Judith van Waroij y trouve un emploi qui lui convient mieux que les figures tragiques qui lui échoient souvent : son français peu cinglant, ses couleurs parfois acidulées et son tempérament servent mieux les personnages de demi-caractère comme la Nature et Spinette. Elle y déploie une imagination supérieure au solide Tassis Christoyannis, belle voix qui ne donne pas toute leur présence à ses diverses incarnations, dont le grand-prêtre Arthénée, pilier de l’acte II.
L’imagination de la langue, tant voulue par Beaumarchais, c’est surtout Atar/Tarare qui l’exaltent. Ce couple antagoniste illustre le propos du prologue : le premier a pour lui la naissance, mais pourrit dans une insatisfaction chronique qui le laisse en proie à des pulsions incessantes dont l’arbitraire imprime au drame des tournures soudaines. Tarare est de basse extraction, mais jouit d’une grande clarté de caractère, sûr de ses amours, de ses valeurs, du système. Superbe chanteur, Jean-Sébastien Bou n’oublie pas d’être menaçant et veille constamment à faire sentir l’amertume du tyran, préparant ainsi le suicide final, là où Jean-Philippe Lafont en 1988 campait plutôt un ogre bouffon. Le premier Tarare, Étienne Lainez, possédait un médium solide largement mis en valeur en fin de carrière dans La Vestale ou La Mort d’Abel (enregistré par… Bou). Dans une langue toujours admirable d’éloquence et de poésie, Cyrille Dubois réussit pourtant à servir le rôle dans toutes ses dimensions, y compris les éclats héroïques.
Les subits élans d’Atar, compliqués par moult mensonges, déguisements et quiproquos, font que l’on assiste plus à une juxtaposition de situations, au détriment de la tension dramatique – mais c’est aussi la loi du genre. Beaumarchais est inégal selon les scènes ; une écoute répétée souligne cependant la cohérence et l’intérêt de l’ensemble, dont le disque ne rend pas tout l’effet : sans nécessairement reprendre l’orientalisme flou du drame, une mise en scène fera mieux valoir le rituel politico-religieux du II, l’intégration dramatique du long divertissement au III (on songe aux Bayadères de Catel) et les confrontations de foules aux IV et V. Les Chantres du Centre de musique baroque de Versailles, dirigés par Olivier Schneebeli, animent sans faillir leurs nombreuses interventions, qui font des divers groupes du peuple de véritables protagonistes.
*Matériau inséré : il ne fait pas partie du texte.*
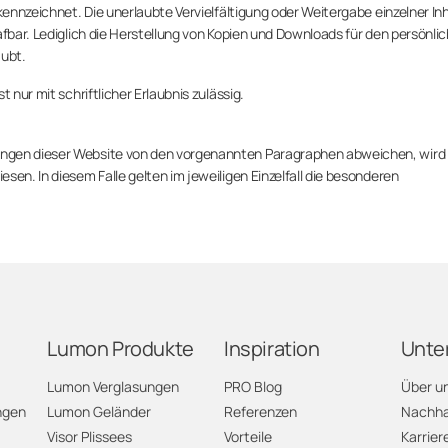
kennzeichnet. Die unerlaubte Vervielfältigung oder Weitergabe einzelner In
afbar. Lediglich die Herstellung von Kopien und Downloads für den persönli
aubt.
 nur mit schriftlicher Erlaubnis zulässig.
ungen dieser Website von den vorgenannten Paragraphen abweichen, wird
sen. In diesem Falle gelten im jeweiligen Einzelfall die besonderen
Lumon Produkte
Inspiration
Unte
Lumon Verglasungen
PRO Blog
Über u
ngen
Lumon Geländer
Referenzen
Nachhal
Visor Plissees
Vorteile
Karrier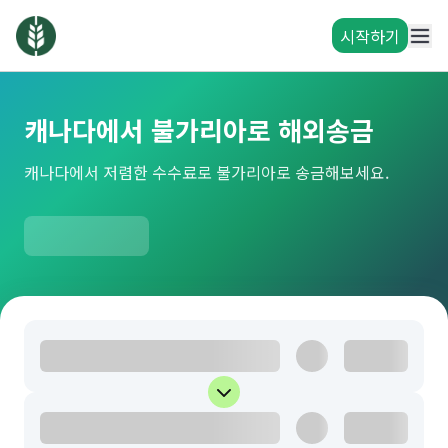
시작하기
캐나다에서 불가리아로 해외송금
캐나다에서 저렴한 수수료로 불가리아로 송금해보세요.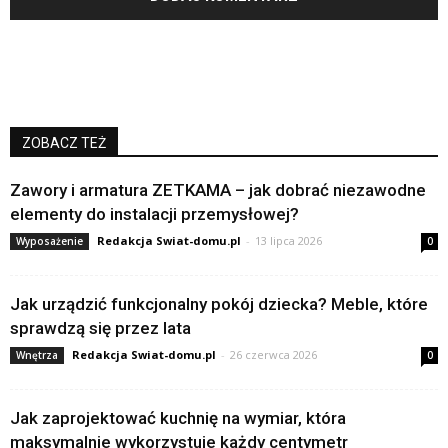
ZOBACZ TEŻ
Zawory i armatura ZETKAMA – jak dobrać niezawodne
elementy do instalacji przemysłowej?
Redakcja Swiat-domu.pl
-
13 lipca 2026
Wyposażenie
0
Jak urządzić funkcjonalny pokój dziecka? Meble, które
sprawdzą się przez lata
Redakcja Swiat-domu.pl
-
26 czerwca 2026
Wnętrza
0
Jak zaprojektować kuchnię na wymiar, która
maksymalnie wykorzystuje każdy centymetr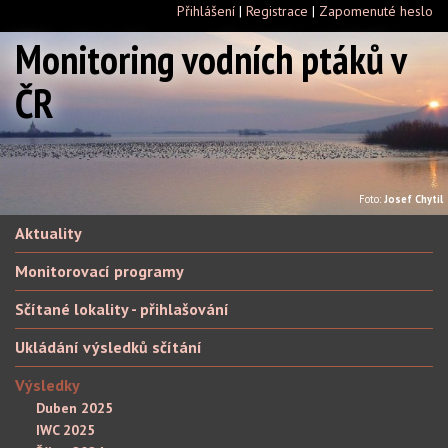
Přihlášení
|
Registrace
|
Zapomenuté heslo
Monitoring vodních ptáků v
ČR
Foto:
Josef Chytil
Aktuality
Monitorovací programy
Sčítané lokality - přihlašování
Ukládání výsledků sčítání
Výsledky
Duben 2025
IWC 2025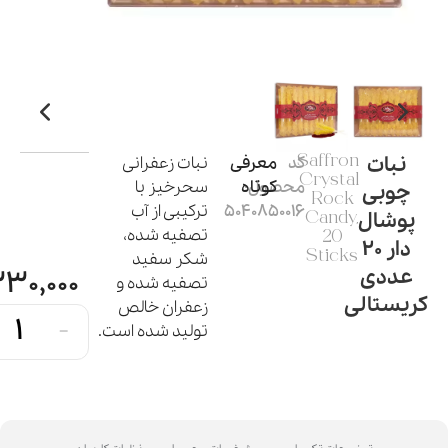
نبات
Saffron
کد
معرفی
نبات زعفرانی
Crystal
محصول:
کوتاه
سحرخیز با
چوبی
Rock
5040850016
ترکیبی از آب
پوشال
Candy,
تصفیه شده،
20
دار 20
Sticks
شکر سفید
عددی
30,000
تصفیه شده و
کریستالی
زعفران خالص
-
تولید شده است.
Un peu trop droit dans ses bottes, Tarare agit peu et ne fait que réagir : la cheville du drame est plutôt Calpigi, qui n’est comique qu’en apparence (probe Enguerrand de Hys). Jérôme Boutillier réussit le grand récit d’Urson, et Philippe-Nicolas Martin satisfait en Altamort. Enfin nous sommes au XVIIIe siècle : cette fable toute de politique et de vertus « viriles » n’est pas affaire de femmes, cantonnant de larges pans de l’opéra aux voix masculines (au risque de la monotonie). Ainsi, Astasie n’existe guère que dans une belle scène au début du IV, puis dans les retrouvailles avec son Tarare, repoussées aux derniers instants de l’opéra. Karine Deshaye marche sur les pas de Marie-Thérèse Maillard, surtout réputée pour un chant vigoureux dont on retrouve la signature dans l’Adrien de Méhul (Sabine), quelques années après Tarare (passionnante comparaison !). Le français reste peu intelligible, mais le format et l’énergie font exister le rôle autant que faire se peut.
Deux vifs souhaits désormais : que l’on joue Tarare au théâtre, et que l’on nous propose Axur, re d’Ormus avec le faste qu’il mérite.